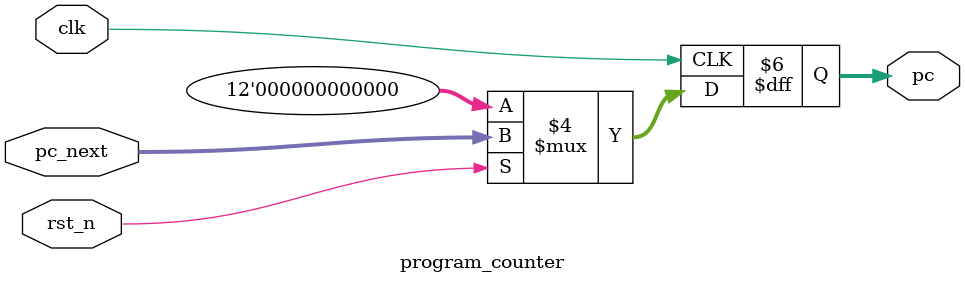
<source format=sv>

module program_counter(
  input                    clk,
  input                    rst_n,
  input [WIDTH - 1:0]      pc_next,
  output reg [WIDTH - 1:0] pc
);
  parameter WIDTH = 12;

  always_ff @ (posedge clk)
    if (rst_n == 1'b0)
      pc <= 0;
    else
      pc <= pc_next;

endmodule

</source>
* * *
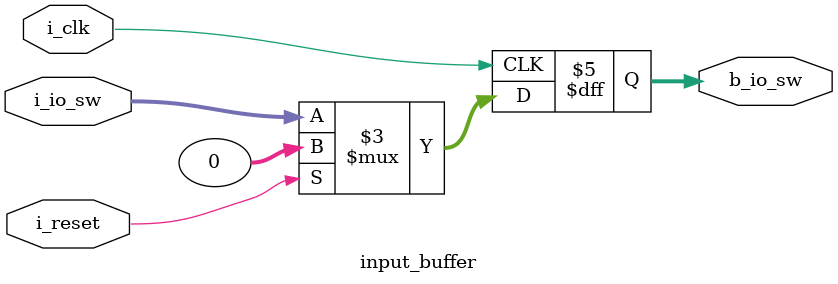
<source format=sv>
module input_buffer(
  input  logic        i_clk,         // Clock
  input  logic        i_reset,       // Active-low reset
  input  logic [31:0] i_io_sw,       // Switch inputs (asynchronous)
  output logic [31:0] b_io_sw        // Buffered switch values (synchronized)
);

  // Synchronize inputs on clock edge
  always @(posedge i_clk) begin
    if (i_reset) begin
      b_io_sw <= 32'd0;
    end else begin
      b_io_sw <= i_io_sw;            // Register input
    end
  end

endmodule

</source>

* _Exercise description_:
A single figure is the whole answer: the number of lines in the listing that contain the word "posedge".

* _Response to the exercise_:
2